Arjun Singh Cheema

Medal record

Men's shooting

Representing India

Asian Championships

= Arjun Singh Cheema =

Indian sport shooter (born 2001)

Arjun Singh Cheema (born 13 June 2001) is an Indian sport shooter from Punjab. He competes in the 10m air pistol discipline. He was part of the Indian shooting team that won the 10m air pistol team gold at the 2022 Asian Games, Hangzhou, China.

== Early life ==
Arjun is born in Mandi Gobindgarh, Punjab. He did his schooling at Om Prakash Bansal Model School, Mandi Gobindgarh. He comes from a sports family. His grand father Sardar Balwinder Singh played football for India while his uncle Jagwinder Singh Cheema holds an Asian Junior Powerlifting record. He started as a swimmer and took part in an International Junior Swimming Championship in Austria before switching to shooting.

== Career ==
Arjun Singh started his professional career in 2015 under the coaches Joshi Parvez, Kumar Holinder and Jaspal Rana.
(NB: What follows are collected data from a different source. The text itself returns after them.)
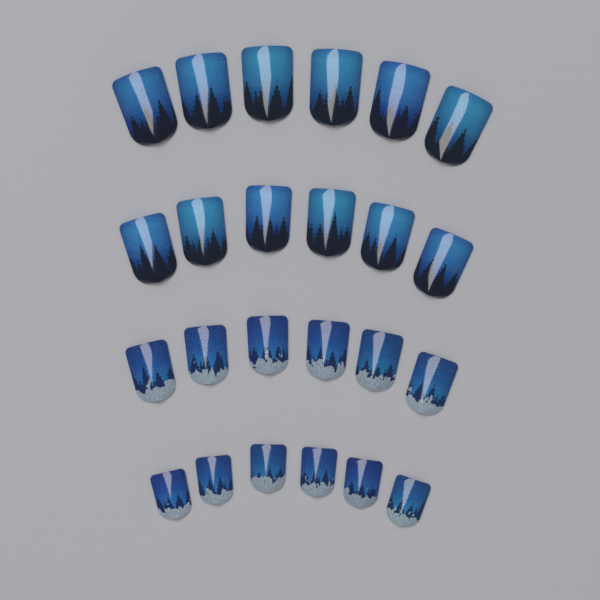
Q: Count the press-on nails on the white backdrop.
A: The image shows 24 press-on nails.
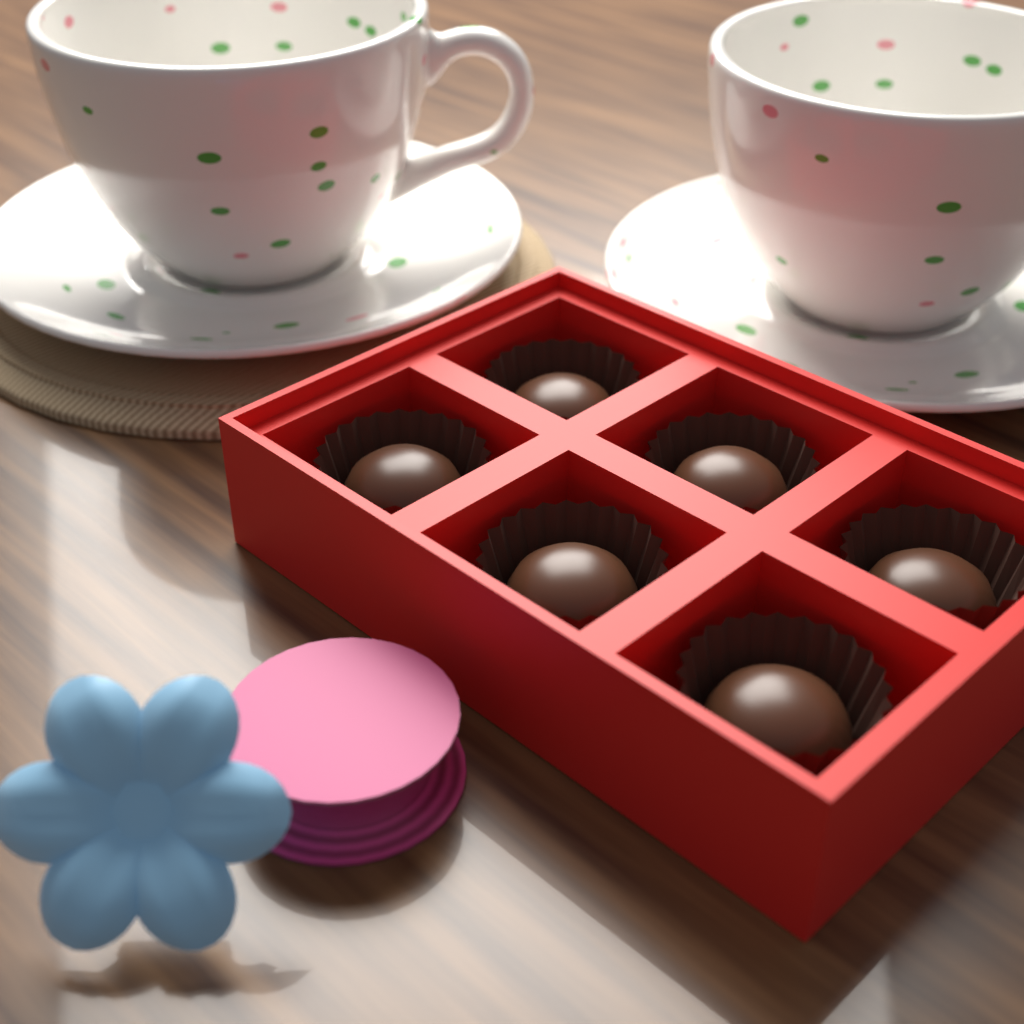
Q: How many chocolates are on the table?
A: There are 6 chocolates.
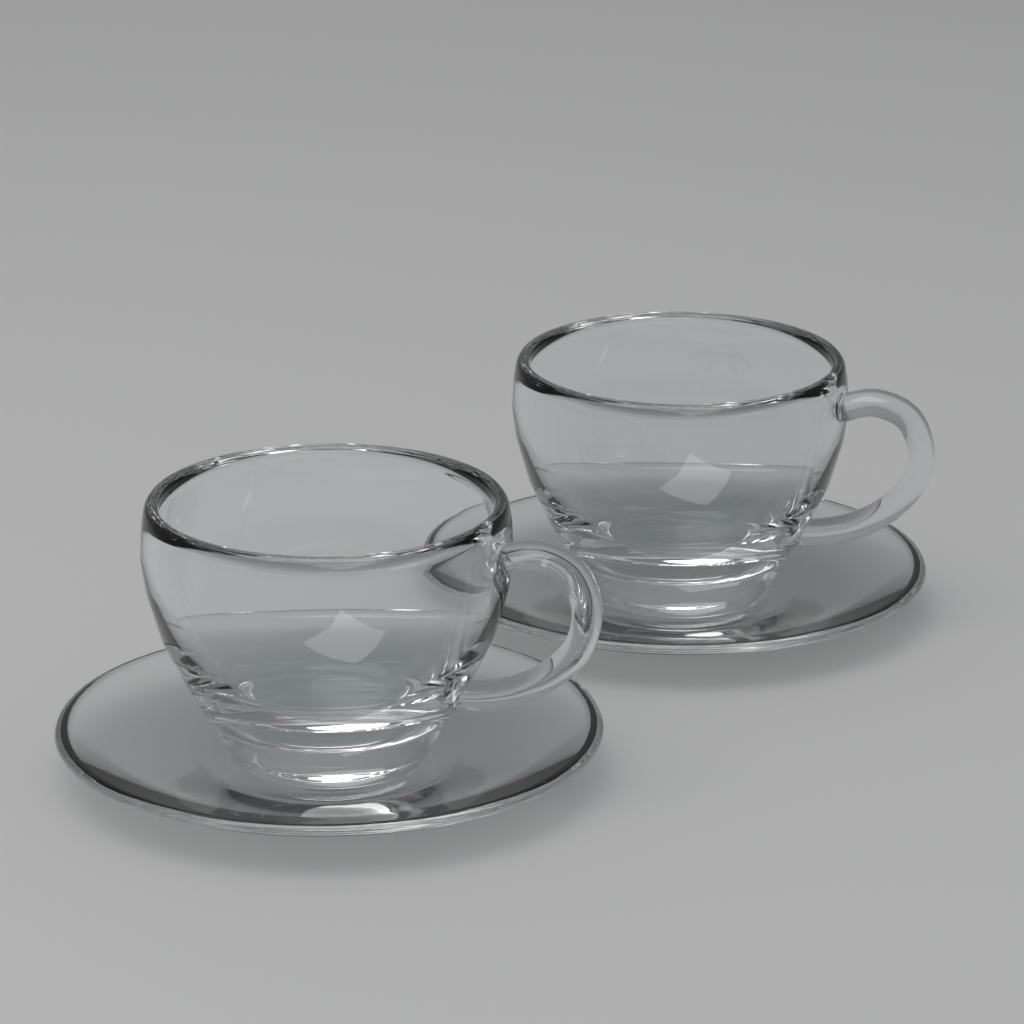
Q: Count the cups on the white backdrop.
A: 2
In 2023, he was part of the 3-member team that won gold for India in the 10m air pistol team event at the 2022 Asian Games. In 2019, he won two gold medals at the 52nd ISSF World Championship held in South Korea. In 2018, he was also part of the Indian team that won team gold at the ISSF Junior World Cups held in Suhl and Sydney. In 2018, he also won the gold at the World Championships in 50m pistol for Junior men in Changwon, Korea. In April 2024, Cheema topped the second Indian Olympic qualifiers held at New Delhi ahead of Ravinder Singh and Olympic quota winner Varun Tomar. He also reportedly lost a bonus point due to an error by the officials.